If you think it is a (nvcc) bug, probably best to file a bug.

If you are looking for workarounds,

it seems like one possibility would be to include your own definition in a namespace, then call out that namespace specifically:

$ cat test2.cu
namespace foo{
inline __device__ __host__ float lerp(float a, float b, float t)
{
        return a + t * (b - a);
}
}

__global__ void interpolate(const float* a, const float* b, const float* t, float* result)
{
        int i = blockIdx.x * blockDim.x + threadIdx.x;

        result[i] = foo::lerp(a[i], b[i], t[i]);
}
$ nvcc -arch=sm_80 -I.  -dc test2.cu -std=c++20
$

And, FWIW, I see the same failure using the non-namespace code, whether I compile for -arch=sm_61 or -arch=sm_80. That error doesn’t appear to be arch-dependent.
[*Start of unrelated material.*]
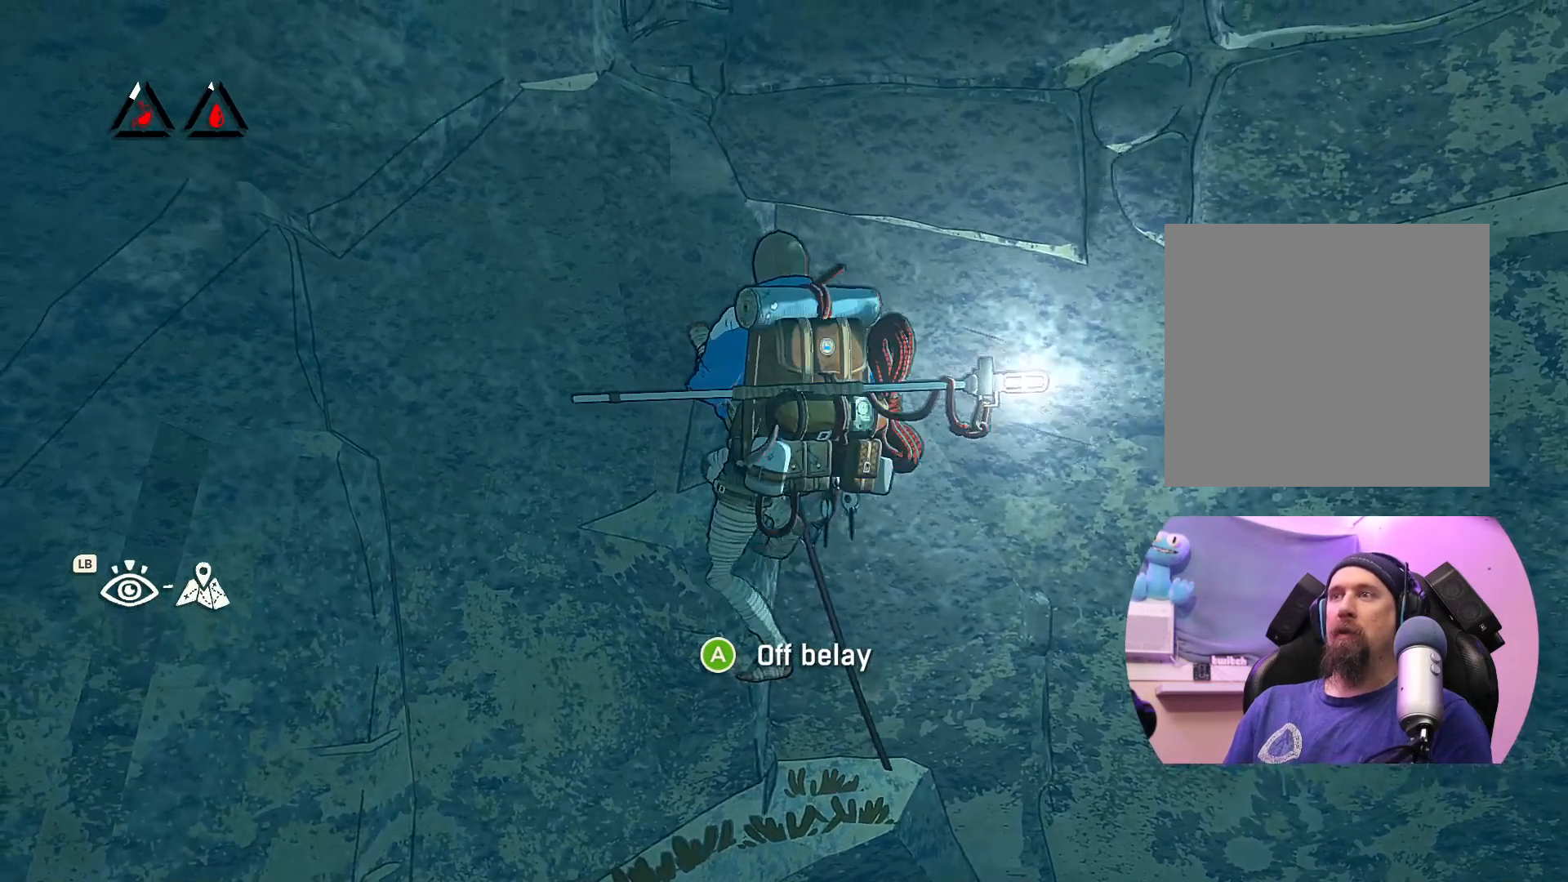
{"buttons": [], "left_stick": "up", "right_stick": "center", "events": [[150, "left_stick", "up"]]}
Okay, thanks. It surfaced when I first used arch 80, but it might have had to do with other defaults of the compiler. IIRC I was using C++17 at the time, so perhaps it matters there.

Anyway, I opened a bug, so I’ll wait to see what happens there and in the mean time hack this thing. Thanks for the help.

1 Like

Thanks for filing a ticket (ID 5238032) . It is under review and we will bring back conclusion here .